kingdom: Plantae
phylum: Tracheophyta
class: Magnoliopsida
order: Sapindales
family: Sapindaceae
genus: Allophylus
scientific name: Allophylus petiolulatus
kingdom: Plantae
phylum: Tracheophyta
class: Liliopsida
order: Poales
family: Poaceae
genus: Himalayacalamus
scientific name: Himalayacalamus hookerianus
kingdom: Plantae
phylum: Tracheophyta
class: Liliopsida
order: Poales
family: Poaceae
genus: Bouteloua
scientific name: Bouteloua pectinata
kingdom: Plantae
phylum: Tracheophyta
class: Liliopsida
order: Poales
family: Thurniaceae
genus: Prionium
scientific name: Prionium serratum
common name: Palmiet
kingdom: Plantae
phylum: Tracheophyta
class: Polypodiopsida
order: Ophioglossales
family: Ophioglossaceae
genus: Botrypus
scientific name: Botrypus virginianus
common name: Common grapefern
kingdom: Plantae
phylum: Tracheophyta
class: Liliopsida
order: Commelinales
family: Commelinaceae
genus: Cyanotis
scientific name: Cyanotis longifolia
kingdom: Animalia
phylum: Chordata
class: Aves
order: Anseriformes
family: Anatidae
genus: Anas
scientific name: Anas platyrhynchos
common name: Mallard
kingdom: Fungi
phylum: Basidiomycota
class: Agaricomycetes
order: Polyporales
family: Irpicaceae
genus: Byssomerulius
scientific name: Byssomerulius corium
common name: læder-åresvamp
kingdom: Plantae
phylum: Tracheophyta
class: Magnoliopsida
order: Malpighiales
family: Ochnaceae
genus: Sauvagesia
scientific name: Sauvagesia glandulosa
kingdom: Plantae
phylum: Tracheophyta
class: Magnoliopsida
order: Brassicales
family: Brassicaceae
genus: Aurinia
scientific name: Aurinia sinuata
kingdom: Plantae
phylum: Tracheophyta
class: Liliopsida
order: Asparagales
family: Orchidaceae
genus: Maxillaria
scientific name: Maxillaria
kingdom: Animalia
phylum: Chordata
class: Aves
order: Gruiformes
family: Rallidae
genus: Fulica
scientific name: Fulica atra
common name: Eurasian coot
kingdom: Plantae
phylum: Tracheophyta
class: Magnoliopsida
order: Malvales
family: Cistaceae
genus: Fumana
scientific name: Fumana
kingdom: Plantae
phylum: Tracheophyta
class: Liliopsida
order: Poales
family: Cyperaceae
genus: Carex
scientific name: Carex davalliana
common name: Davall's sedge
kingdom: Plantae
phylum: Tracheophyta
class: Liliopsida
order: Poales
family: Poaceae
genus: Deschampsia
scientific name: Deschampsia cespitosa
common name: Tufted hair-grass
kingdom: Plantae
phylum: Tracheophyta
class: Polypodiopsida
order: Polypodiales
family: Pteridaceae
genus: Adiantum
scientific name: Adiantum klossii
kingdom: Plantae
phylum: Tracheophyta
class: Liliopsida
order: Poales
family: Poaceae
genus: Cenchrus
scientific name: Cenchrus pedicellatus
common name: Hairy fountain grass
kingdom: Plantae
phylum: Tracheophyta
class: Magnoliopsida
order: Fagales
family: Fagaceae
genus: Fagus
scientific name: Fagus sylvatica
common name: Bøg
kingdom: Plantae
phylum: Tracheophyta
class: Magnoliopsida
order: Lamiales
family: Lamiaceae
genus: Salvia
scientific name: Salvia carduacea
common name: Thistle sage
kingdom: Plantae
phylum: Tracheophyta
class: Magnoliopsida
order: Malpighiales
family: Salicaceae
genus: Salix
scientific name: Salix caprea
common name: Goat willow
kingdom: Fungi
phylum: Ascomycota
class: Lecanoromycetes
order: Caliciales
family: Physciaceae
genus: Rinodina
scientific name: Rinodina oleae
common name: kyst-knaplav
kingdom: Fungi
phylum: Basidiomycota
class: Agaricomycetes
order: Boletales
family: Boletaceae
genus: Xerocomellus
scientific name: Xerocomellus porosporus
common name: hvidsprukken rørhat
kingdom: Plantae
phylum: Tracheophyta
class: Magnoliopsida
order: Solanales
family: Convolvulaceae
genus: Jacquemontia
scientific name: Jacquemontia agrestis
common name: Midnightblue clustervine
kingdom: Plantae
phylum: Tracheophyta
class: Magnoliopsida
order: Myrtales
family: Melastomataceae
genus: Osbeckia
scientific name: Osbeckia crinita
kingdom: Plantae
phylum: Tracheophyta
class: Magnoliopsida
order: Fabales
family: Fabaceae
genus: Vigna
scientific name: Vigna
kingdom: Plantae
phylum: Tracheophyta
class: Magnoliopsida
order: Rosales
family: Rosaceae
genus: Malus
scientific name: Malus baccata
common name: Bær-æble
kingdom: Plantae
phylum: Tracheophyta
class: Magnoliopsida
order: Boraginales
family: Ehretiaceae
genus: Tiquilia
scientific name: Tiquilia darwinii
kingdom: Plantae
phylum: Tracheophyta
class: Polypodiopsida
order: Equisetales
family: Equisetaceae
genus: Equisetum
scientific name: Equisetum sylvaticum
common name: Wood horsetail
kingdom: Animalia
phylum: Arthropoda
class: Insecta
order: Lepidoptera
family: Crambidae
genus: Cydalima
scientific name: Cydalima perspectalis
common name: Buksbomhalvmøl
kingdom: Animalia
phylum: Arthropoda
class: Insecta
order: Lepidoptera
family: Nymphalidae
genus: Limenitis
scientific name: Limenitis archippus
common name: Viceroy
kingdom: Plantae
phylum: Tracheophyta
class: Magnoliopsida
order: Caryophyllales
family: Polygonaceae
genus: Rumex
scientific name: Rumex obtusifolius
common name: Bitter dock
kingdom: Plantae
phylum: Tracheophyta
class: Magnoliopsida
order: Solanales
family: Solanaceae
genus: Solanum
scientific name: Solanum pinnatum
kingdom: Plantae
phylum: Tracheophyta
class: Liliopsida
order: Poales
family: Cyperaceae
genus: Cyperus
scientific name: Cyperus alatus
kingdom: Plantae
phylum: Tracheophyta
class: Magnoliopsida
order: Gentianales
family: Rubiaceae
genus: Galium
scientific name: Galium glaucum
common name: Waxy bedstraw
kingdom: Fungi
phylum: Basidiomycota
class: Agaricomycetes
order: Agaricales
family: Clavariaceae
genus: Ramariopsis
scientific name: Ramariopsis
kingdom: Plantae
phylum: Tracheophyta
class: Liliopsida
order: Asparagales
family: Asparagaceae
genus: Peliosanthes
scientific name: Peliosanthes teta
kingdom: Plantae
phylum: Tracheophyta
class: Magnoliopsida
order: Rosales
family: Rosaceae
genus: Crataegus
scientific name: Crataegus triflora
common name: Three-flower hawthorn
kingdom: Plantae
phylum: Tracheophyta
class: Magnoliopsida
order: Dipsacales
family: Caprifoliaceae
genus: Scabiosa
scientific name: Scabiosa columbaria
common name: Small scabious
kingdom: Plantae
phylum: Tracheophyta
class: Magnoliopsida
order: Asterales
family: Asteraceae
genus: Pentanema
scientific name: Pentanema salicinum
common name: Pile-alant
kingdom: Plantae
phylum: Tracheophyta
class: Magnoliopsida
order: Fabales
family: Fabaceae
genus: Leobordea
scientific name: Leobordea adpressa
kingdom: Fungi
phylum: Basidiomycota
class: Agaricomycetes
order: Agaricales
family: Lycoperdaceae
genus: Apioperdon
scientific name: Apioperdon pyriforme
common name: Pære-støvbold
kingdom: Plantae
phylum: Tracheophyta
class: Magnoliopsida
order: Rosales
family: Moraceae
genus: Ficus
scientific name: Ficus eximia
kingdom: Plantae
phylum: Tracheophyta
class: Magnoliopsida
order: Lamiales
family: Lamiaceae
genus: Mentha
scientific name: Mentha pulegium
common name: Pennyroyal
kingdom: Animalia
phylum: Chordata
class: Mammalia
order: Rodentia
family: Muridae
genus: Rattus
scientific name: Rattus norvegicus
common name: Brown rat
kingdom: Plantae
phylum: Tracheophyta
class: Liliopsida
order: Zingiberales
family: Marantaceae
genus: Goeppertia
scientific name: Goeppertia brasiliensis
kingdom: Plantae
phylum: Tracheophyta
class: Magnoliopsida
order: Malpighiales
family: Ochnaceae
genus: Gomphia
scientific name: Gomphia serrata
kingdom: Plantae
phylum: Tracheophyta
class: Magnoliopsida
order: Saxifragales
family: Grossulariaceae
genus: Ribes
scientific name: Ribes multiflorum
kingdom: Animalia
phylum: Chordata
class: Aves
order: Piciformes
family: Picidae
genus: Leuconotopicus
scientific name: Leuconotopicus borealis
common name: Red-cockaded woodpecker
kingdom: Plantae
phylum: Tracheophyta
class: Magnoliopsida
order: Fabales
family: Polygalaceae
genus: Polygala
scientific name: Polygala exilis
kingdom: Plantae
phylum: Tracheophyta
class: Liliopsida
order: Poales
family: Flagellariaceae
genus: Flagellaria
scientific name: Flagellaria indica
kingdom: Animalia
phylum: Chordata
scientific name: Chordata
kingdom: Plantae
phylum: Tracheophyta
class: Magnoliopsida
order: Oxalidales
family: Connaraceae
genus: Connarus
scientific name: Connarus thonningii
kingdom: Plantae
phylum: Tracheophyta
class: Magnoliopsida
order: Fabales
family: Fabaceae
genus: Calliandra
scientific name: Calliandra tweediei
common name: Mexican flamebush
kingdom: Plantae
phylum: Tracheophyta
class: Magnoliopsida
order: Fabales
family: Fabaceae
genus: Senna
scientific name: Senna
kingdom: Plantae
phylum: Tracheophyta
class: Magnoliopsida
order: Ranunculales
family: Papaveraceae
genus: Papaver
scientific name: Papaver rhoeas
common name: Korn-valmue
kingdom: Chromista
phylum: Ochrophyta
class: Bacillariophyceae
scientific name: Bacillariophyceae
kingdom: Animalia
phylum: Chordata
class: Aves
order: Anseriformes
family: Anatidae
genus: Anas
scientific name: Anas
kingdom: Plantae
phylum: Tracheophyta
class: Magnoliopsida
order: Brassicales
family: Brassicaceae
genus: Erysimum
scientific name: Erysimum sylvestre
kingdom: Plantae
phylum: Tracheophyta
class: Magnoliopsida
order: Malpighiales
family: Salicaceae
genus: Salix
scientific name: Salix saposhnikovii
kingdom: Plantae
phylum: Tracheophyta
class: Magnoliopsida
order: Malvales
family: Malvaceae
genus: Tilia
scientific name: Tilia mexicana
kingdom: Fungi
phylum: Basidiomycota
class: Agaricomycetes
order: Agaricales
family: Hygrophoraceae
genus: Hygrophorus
__________
Repeat the material word for word, from its first line through the line with "common name: Tufted hair-grass", including that line.

■ Expected output:
kingdom: Plantae
phylum: Tracheophyta
class: Magnoliopsida
order: Sapindales
family: Sapindaceae
genus: Allophylus
scientific name: Allophylus petiolulatus
kingdom: Plantae
phylum: Tracheophyta
class: Liliopsida
order: Poales
family: Poaceae
genus: Himalayacalamus
scientific name: Himalayacalamus hookerianus
kingdom: Plantae
phylum: Tracheophyta
class: Liliopsida
order: Poales
family: Poaceae
genus: Bouteloua
scientific name: Bouteloua pectinata
kingdom: Plantae
phylum: Tracheophyta
class: Liliopsida
order: Poales
family: Thurniaceae
genus: Prionium
scientific name: Prionium serratum
common name: Palmiet
kingdom: Plantae
phylum: Tracheophyta
class: Polypodiopsida
order: Ophioglossales
family: Ophioglossaceae
genus: Botrypus
scientific name: Botrypus virginianus
common name: Common grapefern
kingdom: Plantae
phylum: Tracheophyta
class: Liliopsida
order: Commelinales
family: Commelinaceae
genus: Cyanotis
scientific name: Cyanotis longifolia
kingdom: Animalia
phylum: Chordata
class: Aves
order: Anseriformes
family: Anatidae
genus: Anas
scientific name: Anas platyrhynchos
common name: Mallard
kingdom: Fungi
phylum: Basidiomycota
class: Agaricomycetes
order: Polyporales
family: Irpicaceae
genus: Byssomerulius
scientific name: Byssomerulius corium
common name: læder-åresvamp
kingdom: Plantae
phylum: Tracheophyta
class: Magnoliopsida
order: Malpighiales
family: Ochnaceae
genus: Sauvagesia
scientific name: Sauvagesia glandulosa
kingdom: Plantae
phylum: Tracheophyta
class: Magnoliopsida
order: Brassicales
family: Brassicaceae
genus: Aurinia
scientific name: Aurinia sinuata
kingdom: Plantae
phylum: Tracheophyta
class: Liliopsida
order: Asparagales
family: Orchidaceae
genus: Maxillaria
scientific name: Maxillaria
kingdom: Animalia
phylum: Chordata
class: Aves
order: Gruiformes
family: Rallidae
genus: Fulica
scientific name: Fulica atra
common name: Eurasian coot
kingdom: Plantae
phylum: Tracheophyta
class: Magnoliopsida
order: Malvales
family: Cistaceae
genus: Fumana
scientific name: Fumana
kingdom: Plantae
phylum: Tracheophyta
class: Liliopsida
order: Poales
family: Cyperaceae
genus: Carex
scientific name: Carex davalliana
common name: Davall's sedge
kingdom: Plantae
phylum: Tracheophyta
class: Liliopsida
order: Poales
family: Poaceae
genus: Deschampsia
scientific name: Deschampsia cespitosa
common name: Tufted hair-grass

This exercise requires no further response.